The Supreme Court of the US (SCOTUS) has agreed to hear a patent dispute between Amarin and Hikma that could have implications for the legality of 'skinny labels,' which can help generic drugmakers bypass intellectual property protections.
The highest court has said it will consider an appeal by UK-headquartered Hikma of an earlier ruling that allowed Amarin to proceed with a lawsuit seeking to block the use of a generic of its Vascepa (icosapent ethyl) product, with a truncated set of indications on its label.
Vascepa – a formulation of omega-3 fatty acids used to reduce blood triglyceride levels in patients with severe hypertriglyceridaemia – is Amarin's only product and accounts for the bulk of its revenues, which were around $215 million last year, in sales and royalties.
It was first launched in 2012 in the US for the hypertriglyceridaemia indication, with a follow-up approval in 2019 for the reduction of cardiovascular risk, in combination with statin drugs, in high-risk patients with elevated triglycerides and established cardiovascular disease or diabetes.
Hikma's generic reached the market in 2020 after a US court invalidated several of Amarin's patents on the product. It launched with a label covering the severe hypertriglyceridaemia indication, omitting the cardiovascular risk reduction claim, which remains protected by method-of-use patents.
This skinny label approach has been a source of considerable contention in the pharmaceutical industry in recent years, including in a recent lawsuit between GSK and Teva over the cardiovascular drug Coreg (carvedilol).
In 2023, SCOTUS refused to hear that lawsuit, despite a request from the US Solicitor General, leading to speculation that it could signal the end of the cherry-picking label strategy by generic drugmakers.
Brandname drug manufacturers claim that skinny labels allow generic manufacturers to bring products to market that are then used off-label – and sometimes promoted – for patent-protected indications.
US-Irish drugmaker Amarin sued Hikma in 2020, claiming that the company was encouraging doctors to prescribe its generic version of Vascepa in patent-infringing ways, without specifying that it is approved only for severe hypertriglyceridaemia. That case was dismissed by a district court in 2022, but revived after an appeal.
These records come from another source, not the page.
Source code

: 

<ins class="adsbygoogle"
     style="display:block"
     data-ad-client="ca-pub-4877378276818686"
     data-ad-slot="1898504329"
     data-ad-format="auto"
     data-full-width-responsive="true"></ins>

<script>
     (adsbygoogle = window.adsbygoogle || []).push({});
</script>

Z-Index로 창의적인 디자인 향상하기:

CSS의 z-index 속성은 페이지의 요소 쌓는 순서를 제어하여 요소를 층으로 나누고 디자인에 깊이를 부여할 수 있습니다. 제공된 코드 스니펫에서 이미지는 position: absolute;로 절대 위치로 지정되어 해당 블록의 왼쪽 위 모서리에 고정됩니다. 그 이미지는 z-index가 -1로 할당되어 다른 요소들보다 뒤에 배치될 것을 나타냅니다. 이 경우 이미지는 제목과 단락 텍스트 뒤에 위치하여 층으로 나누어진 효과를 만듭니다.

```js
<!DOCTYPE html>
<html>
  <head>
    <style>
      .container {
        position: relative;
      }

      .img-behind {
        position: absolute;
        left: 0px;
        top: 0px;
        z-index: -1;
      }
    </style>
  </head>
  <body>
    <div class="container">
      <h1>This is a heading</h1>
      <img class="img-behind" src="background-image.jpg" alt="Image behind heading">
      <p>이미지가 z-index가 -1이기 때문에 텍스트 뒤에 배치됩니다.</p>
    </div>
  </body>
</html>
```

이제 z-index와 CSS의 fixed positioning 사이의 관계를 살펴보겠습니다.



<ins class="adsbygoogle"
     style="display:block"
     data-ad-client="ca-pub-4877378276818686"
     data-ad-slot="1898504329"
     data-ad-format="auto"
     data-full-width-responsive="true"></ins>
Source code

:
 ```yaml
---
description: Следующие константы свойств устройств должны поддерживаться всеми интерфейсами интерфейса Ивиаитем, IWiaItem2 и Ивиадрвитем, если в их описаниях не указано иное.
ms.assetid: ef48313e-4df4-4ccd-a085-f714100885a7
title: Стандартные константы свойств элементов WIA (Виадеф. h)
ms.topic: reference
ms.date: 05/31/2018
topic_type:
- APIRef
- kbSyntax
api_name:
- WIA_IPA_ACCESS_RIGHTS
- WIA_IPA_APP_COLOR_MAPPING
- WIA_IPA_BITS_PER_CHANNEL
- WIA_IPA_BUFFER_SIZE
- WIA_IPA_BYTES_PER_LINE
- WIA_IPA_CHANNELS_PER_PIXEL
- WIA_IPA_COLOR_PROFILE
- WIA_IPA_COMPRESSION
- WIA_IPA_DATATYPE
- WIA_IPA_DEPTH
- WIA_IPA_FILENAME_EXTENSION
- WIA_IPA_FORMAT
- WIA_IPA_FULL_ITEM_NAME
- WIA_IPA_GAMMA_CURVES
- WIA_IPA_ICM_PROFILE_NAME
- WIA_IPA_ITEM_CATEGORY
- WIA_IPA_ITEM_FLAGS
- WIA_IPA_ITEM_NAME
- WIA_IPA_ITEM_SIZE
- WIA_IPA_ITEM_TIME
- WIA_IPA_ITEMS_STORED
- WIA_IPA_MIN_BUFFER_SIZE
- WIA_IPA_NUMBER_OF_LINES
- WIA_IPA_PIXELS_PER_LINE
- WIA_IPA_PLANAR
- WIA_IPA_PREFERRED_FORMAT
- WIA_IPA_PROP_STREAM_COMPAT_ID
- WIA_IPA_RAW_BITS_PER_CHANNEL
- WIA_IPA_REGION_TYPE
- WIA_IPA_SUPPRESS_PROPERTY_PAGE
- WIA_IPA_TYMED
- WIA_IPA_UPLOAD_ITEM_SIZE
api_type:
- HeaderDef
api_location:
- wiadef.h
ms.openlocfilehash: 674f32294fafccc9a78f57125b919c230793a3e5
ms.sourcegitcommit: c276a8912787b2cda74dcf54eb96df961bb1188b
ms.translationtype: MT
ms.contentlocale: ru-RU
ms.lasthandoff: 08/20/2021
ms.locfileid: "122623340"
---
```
Hikma wants SCOTUS to look into its claims that Amarin is simply using the suit to block legitimate generic competition for its product.
"As a practical matter, any branded pharmaceutical company can now point to some public statement by the generic-drug manufacturer to justify a post-launch suit alleging induced infringement, even when the generic product is labelled only for unpatented uses," it said in a statement.
The skinny label pathway was introduced by the Hatch-Waxman Act many years ago to stop developers of brand-name drugs from 'evergreening' patent protection by sequentially adding new indications to the label.
The Trump administration – as part of its efforts to drive down medicine prices in the US – is supporting Hikma's case.